Davidson has certainly never been more charming away from the Saturday Night Live set. His previous starring vehicles, the self-indulgent The King of Staten Island and boorish coming-of-age Big Time Adolescence, did little but play upon his stoner man-child persona. But Davidson’s demeanor here sees him finally match the vulnerability of his famous puppy-dog eyes. You can perhaps understand why Sheila, and apparently the entire female population of Hollywood, are so smitten.

Cuoco has a much trickier role. Not only does she have to flutter her eyelashes enough to make her affections reciprocal, but she also has to sell Sheila’s cocktail of depression, childhood trauma, and bunny boiling mania while still remaining sympathetic.
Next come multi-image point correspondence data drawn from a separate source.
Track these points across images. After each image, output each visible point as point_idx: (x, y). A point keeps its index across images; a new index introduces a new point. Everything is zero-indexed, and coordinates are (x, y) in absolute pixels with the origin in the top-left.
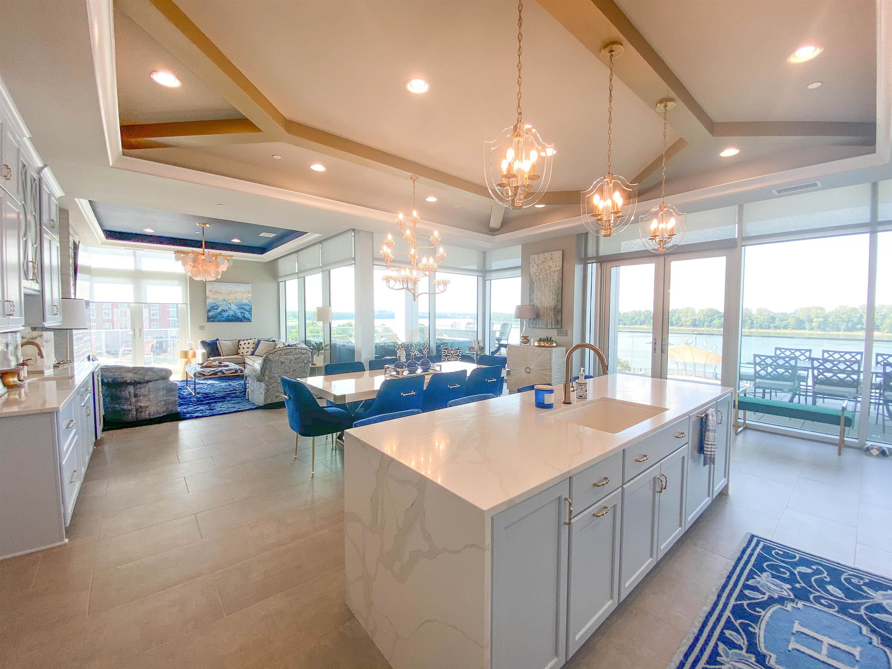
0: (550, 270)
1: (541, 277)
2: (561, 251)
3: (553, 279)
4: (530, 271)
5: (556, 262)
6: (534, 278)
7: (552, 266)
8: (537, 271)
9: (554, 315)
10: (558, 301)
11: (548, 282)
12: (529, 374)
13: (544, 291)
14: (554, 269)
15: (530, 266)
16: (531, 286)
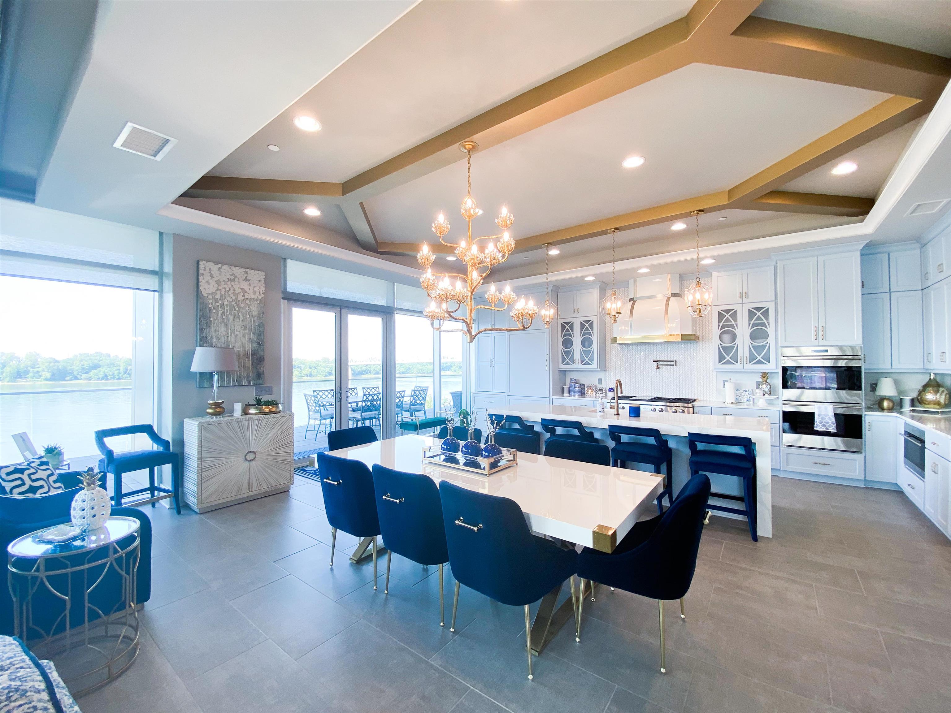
2: (263, 273)
3: (250, 311)
4: (200, 288)
5: (255, 287)
6: (210, 301)
7: (247, 290)
8: (216, 290)
9: (252, 364)
10: (259, 343)
11: (240, 314)
12: (253, 462)
13: (233, 327)
14: (250, 295)
15: (201, 278)
16: (203, 314)
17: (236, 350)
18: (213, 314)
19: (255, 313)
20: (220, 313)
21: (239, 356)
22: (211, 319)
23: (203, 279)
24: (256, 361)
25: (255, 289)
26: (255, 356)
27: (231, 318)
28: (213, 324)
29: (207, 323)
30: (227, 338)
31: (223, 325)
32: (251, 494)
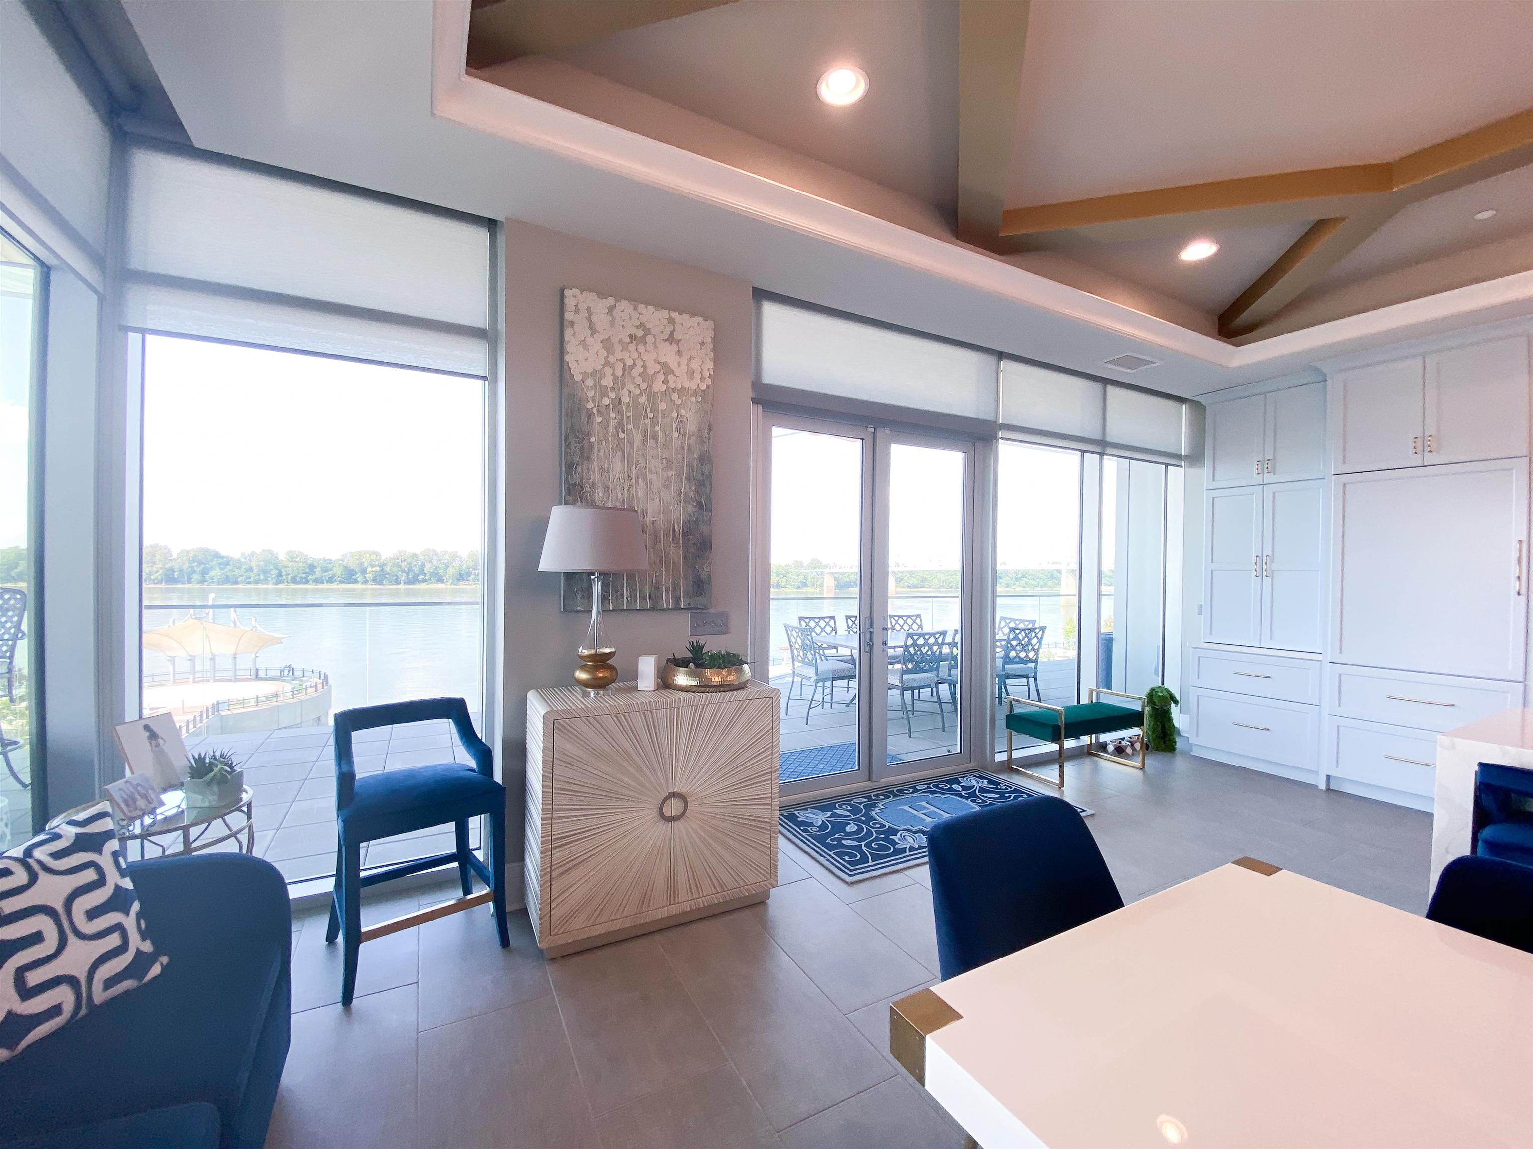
0: (665, 382)
1: (626, 399)
2: (710, 324)
3: (680, 421)
4: (567, 358)
5: (691, 358)
6: (591, 394)
7: (673, 366)
8: (604, 366)
9: (685, 557)
10: (700, 505)
11: (657, 428)
12: (680, 825)
13: (641, 460)
14: (681, 380)
15: (568, 333)
16: (573, 426)
17: (648, 520)
18: (596, 427)
19: (691, 427)
20: (613, 424)
21: (655, 534)
22: (593, 440)
23: (574, 335)
24: (693, 550)
25: (694, 364)
26: (691, 537)
27: (638, 439)
28: (596, 453)
29: (582, 448)
30: (628, 490)
31: (619, 453)
32: (674, 910)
Luckily, Cuoco is up to the job, summoning the same frantic energy and comic timing that made The Flight Attendant one of last year’s must-watches. And there’s a streak of black humor that runs through Meet Cute, from the fact that Sheila must fatally run over her old self each time she restarts the day to her downright icky attempts at correcting the course of her date.

Gary finally gets to wear something other than a stripey sweater.


But as is often the case with time-jumping movies, Meet Cute loses its way a little when it tries expanding on its simple concept. Although initially content to laugh at the same Sophie’s Choice jokes and hear the same dead dad stories, Sheila eventually begins to question her self-enforced déjà vu (“Even a perfectly good steak starts to taste like sh*t when you eat it every day”). By the halfway point, Meet Cute is betraying its own rules, however arbitrary they may have seemed. And while this narrative shift takes Sheila’s meddling to insane heights (and gives the deadpan salon owner played by Deborah S. Craig, the only other cast member with more than a few lines, the chance to steal a scene), it ends up tying the film into frustrating knots.

Nevertheless, Meet Cute’s hangout vibes, naturalistic performances, and air of melancholy mean it still works as a rom-com for people that don’t normally like them. It also lives up to Lehmann’s acclamation of “the most honest tanning bed time-machine New York romantic comedy you’ll ever see.”

Meet Cute is streaming now on Peacock.